The fact that McClung was such a prolific writer overshadows her talents as a speaker, and it is a pity that only a measly recording of her voice is left, a few seconds of an acceptance speech many years after this period. Writing gave her the authority of being a published author, and therefore a ticket to being a public speaker, but it wasn’t her talent. The fact that she is so often singled out for credit in getting the women’s vote to pass in Manitoba is unfair to the other women who were also involved, but attests to the popularity of her speeches. She made people laugh, and she passed a message while doing so. This was instrumental to the women’s cause and it made her name recognizable. In turn, this helped the sale of her books, 16 all told. 

She wasn’t a woman of great depth though and nothing illustrates this quite like the 1919 Winnipeg Strike. By that time, McClung was living in Alberta, but she continued to receive speaking engagements across Canada and the United States. The Strike which ran from May 15th to June 21st was peaceful when McClung decided to stop in Winnipeg on June 6th. McClung attempted to understand the issue at stake, interviewed a striker, took notes for a manuscript that was never published and left with an unfavourable view of the whole thing. In fact, she tended to agree with a conspiracy that posited the laborers were being directed by Russia. 

James Shaver Woodsworth’s attitude and actions are an informative contrast. Woodsworth and McClung were both Methodists, were born within a year of each other, and had both been involved to greater and lesser degrees with their church’s social movement, most prominently embodied at the All People’s mission in Winnipeg’s North End. Woodsworth left Methodist ministry and subsequent a very public stand in favour of pacifism in 1916, he lost his job, moved to Vancouver, and could only find work as a longshoreman.
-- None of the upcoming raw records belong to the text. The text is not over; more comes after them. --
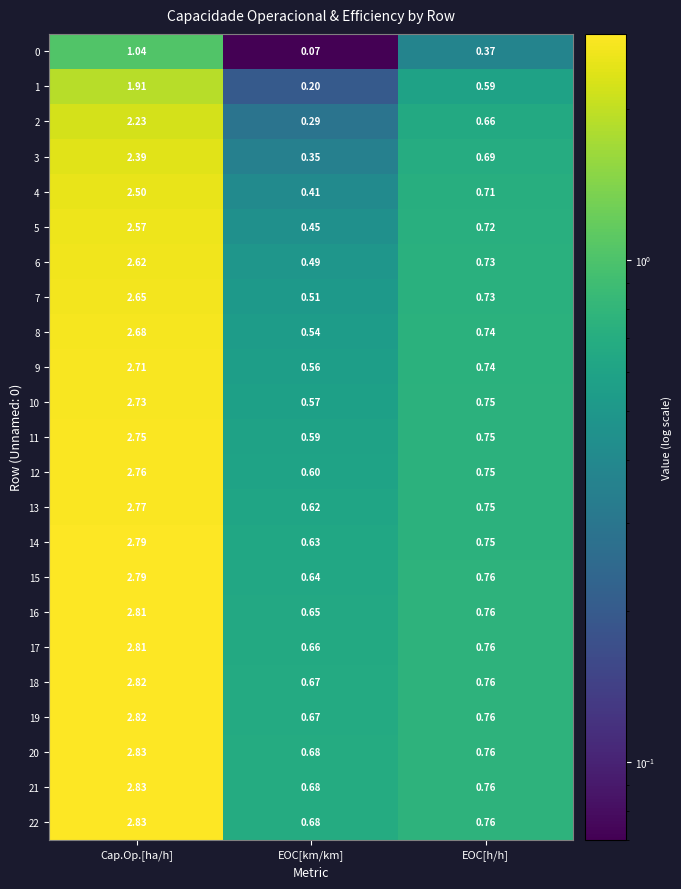

Is the value of 20 at Cap.Op.[ha/h] greater than the value of 6 at Cap.Op.[ha/h]?

Yes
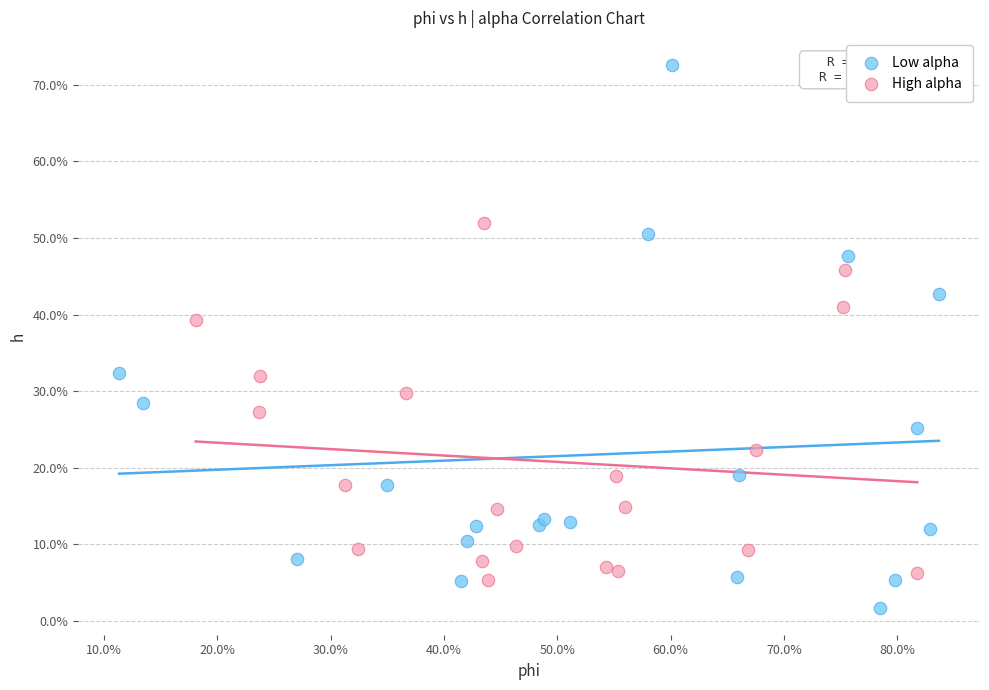

What are all the series names shown in the legend?

Low alpha, High alpha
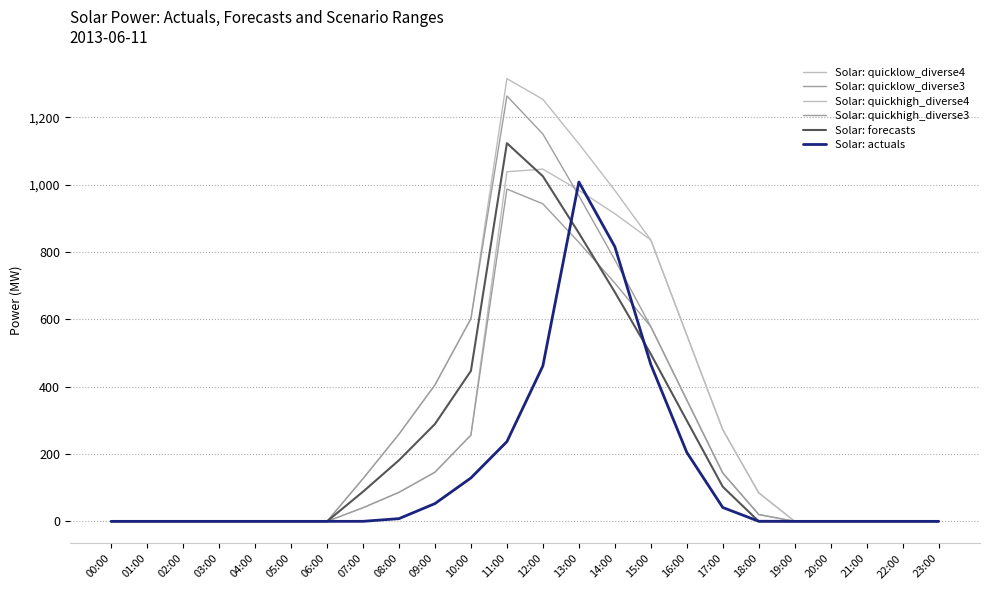

Which series has the largest total across all categories?

Solar: quickhigh_diverse4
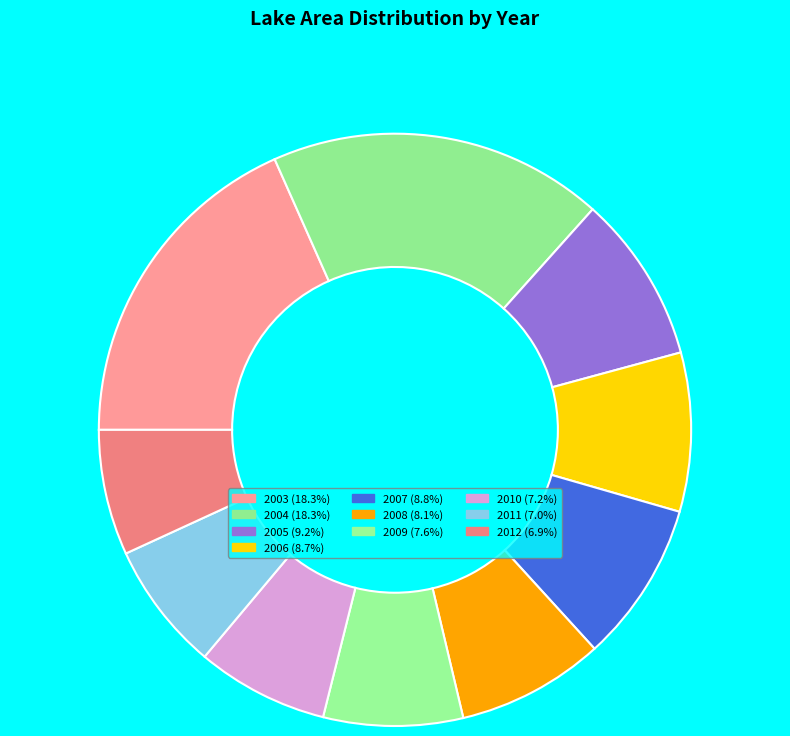

How many slices are in this pie chart?

10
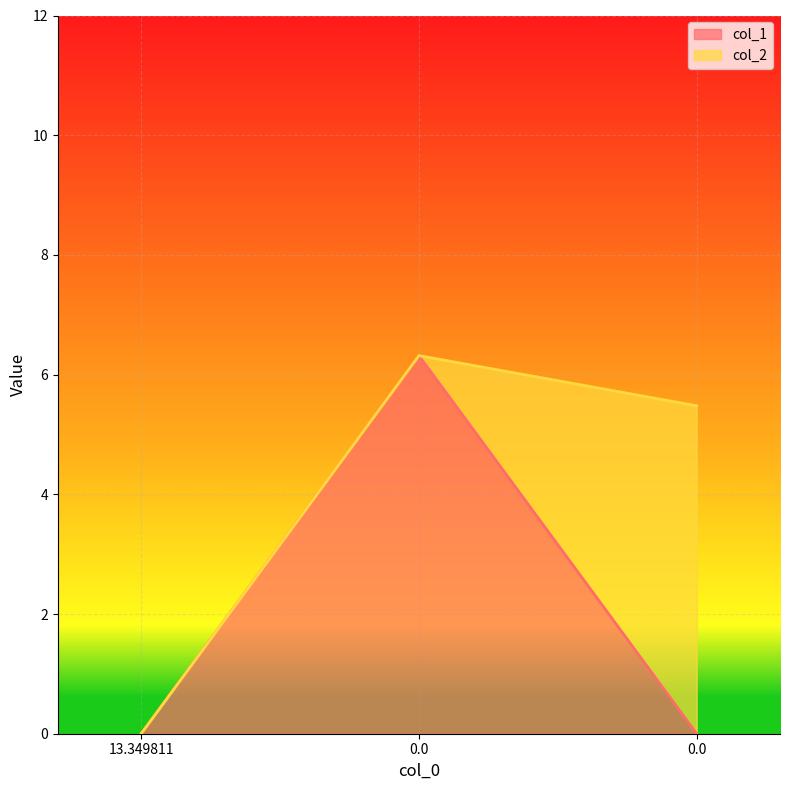

List the labels in order of value, smallest first.

13.349811, 0.0, 0.0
Notwithstanding the humiliation, the wage of a laborer was, he discovered, insufficient to support a family. His own wife and children could barely afford necessities in food, clothing and school supplies. He eventually joined a union and began advocating changes to the economic system. His understanding of the problems at stake earned him an invitation to speak across Canada in favour of the labour movement. He was scheduled to speak in Winnipeg on June 9th. According to Woodsworth’s biographers, the Winnipeg Strike made an impact on his life. Not only did he become personally involved in its events (he was briefly jailed as a result), he worked for years to undo two legislative amendments (one allowing for the deportation of immigrants, and the other involving free speech) enacted at the time that were unfair, successfully repealing one in 1927 and the other in 1936. Woodsworth, having lived the experience of a labourer understood their situation in a way that McClung could not.

McClung was a mediocre writer. For a long time this bothered me. How do you explain this woman’s renown against her bland literary legacy? For this, Simone de Beauvoir provided an answer I can’t help but quote at length. These authors “very often remain divided between their narcissism and an inferiority complex. Not being able to forget oneself is a failure that will weigh on them more heavily than in any other career; if their essential goal is an abstract self-affirmation, the formal satisfaction of success, they will not abandon themselves to the contemplation of the world: they will be incapable of creating it anew.” And: “instead of enriching the woman, her narcissism impoverishes her; involved in nothing but self-contemplation, she eliminates herself; even the love she bestows on herself becomes stereotyped: she does not discover in her writings her authentic experience but an imaginary idol constructed from clichés.” In Nellie McClung’s case, her writing was a springboard into an essential role in the women’s movement. 

She should be forgiven for her shortcomings, but we should not fall into the trap of singling her out based on a lazy familiarity with her name. This happened for example when in 2016 Premier Pallister argued against the Bank of Canada’s decision to cut her name from the women shortlisted for a banknote. What we need now are more historians who can take on the job of finding long-lost actors to diversify our pantheon.